Eurico Miranda

A notícia que muitos esperavam, dada a sua condição de saúde, e pela qual alguns (muitos?) torciam, acabou de ser veiculada. Eurico Miranda, o Eurico “do Vasco”, não habita mais nosso mundo dos mortais.

Confesso que acho muito difícil escrever sobre sobre alguém tão controverso, que despertou amores e ódios Brasil afora. Mais ódios, certamente.

Para os que o seguiam, Eurico era uma espécie de messias, o grande líder que deveria ser seguido cegamente, de forma apaixonada. Para outros, uma espécie de maligno, aquela pessoa à qual sempre se devia fazer oposição, mesmo que estivesse coberto da mais pura razão.

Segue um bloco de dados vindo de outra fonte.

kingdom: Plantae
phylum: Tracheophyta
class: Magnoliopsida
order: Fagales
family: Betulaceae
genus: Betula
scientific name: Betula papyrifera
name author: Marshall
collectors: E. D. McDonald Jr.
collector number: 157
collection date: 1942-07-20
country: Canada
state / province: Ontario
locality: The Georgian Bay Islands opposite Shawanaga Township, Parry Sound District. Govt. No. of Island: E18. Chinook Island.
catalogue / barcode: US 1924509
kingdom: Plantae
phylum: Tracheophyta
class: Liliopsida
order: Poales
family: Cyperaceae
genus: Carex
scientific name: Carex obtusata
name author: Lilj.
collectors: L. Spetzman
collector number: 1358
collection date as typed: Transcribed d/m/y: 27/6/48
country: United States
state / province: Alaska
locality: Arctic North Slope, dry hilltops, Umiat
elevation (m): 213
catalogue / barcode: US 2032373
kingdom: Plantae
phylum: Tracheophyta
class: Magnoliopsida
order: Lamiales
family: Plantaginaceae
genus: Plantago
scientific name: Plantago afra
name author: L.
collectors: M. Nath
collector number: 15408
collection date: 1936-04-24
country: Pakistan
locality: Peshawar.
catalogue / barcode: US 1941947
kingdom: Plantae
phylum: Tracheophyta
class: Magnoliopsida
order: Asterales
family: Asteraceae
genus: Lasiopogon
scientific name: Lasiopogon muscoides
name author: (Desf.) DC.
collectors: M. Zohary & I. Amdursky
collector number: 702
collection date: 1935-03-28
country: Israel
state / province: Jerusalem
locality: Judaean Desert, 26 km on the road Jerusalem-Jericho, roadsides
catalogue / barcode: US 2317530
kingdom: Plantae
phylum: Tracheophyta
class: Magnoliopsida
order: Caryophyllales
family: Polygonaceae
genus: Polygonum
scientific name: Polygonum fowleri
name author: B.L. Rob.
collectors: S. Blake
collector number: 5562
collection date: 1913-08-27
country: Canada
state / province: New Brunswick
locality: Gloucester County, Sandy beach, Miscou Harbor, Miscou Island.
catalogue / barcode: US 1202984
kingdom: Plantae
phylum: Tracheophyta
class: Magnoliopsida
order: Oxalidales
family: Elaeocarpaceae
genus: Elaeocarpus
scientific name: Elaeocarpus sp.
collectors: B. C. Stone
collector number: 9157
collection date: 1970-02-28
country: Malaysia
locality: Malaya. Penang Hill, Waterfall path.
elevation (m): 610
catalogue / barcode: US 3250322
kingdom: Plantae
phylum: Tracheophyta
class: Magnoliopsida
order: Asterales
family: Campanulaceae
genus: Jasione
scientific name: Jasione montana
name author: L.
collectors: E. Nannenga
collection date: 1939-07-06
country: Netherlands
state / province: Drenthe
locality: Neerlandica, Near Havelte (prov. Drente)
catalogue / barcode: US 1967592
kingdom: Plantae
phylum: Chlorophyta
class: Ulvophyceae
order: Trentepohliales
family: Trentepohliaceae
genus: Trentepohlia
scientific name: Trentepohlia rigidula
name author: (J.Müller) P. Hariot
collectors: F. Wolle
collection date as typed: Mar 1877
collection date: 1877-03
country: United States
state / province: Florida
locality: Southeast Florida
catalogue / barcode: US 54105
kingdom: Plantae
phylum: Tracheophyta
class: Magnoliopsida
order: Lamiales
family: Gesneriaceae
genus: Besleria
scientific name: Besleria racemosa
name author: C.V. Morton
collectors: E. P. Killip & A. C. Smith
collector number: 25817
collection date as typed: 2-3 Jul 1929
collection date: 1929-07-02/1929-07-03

É fato que a história do Vasco se divide no antes, durante e depois de Eurico.

Indiscutível que Eurico conseguiu a proeza de transformar o Vasco, antes um clube simpático a grande parte dos torcedores rivais, na marca mais odiada do Brasil por longos anos. Repare que eu citei o termo “marca”, termo que extrapola os limites do futebol. Todo Vascaíno ouviu, por longos anos, variações do diálogo:

Você é Vasco? Eu odeio o Vasco!
Por quê?
Por causa do Eurico.

Óbvio, angariou muitas inimizades, imediatamente transferidas para o Vasco, já que sob seu reino, o Vasco era ele. Ou ele era o Vasco. A pior delas, a que mais nos causou prejuízos, foi com o sistema Globo.

O ápice da guerra contra esse inimigo foi a final do Brasileiro de 2000, com a queda do alambrado de São Januário e a posterior final no Maracanã. Nela, a famosa logo do SBT substituíndo o patrocinador causou a ruptura do contrato de patrocínio do Vasco e a oposição definitiva da Globo. A vitória (forçar a Globo a exibir a logo da concorrente) nunca passou perto dos enormes prejuízos que o clube teve com a falta de credibilidade decorrente dessa atitude inexplicável para com um parceiro comercial (a ACE).

Importante dizer que tinha razão em grande parte do que defendia contra a Globo. Foi, no entanto, uma luta de Davi contra Golias na qual Davi resolveu esmurrar o oponente. Não deu muito certo.

Nossos rebaixamentos e a derrocada como instituição dos anos subsequentes derivaram diretamente de sua atitude. De seu trono no Vasco, expandiu essa luta contra a Globo, com óbvios prejuízos ao clube. Os patrocinadores sumiram e seus anos finais do Vasco foram tristes.

Combalido fisicamente pela doença que já o acometia, só lhe restou o grande poder de oratória para fazer frente aos que o faziam oposição. E alguma dose de truculência.

Não parecem ser seus filhos, mas Roberto Monteiro, quem herda politicamente o seu espaço no clube. Mas não dá pra saber ainda o que isso tudo significa para o Vasco.

Certeza só a de que ontem encerrou-se uma era.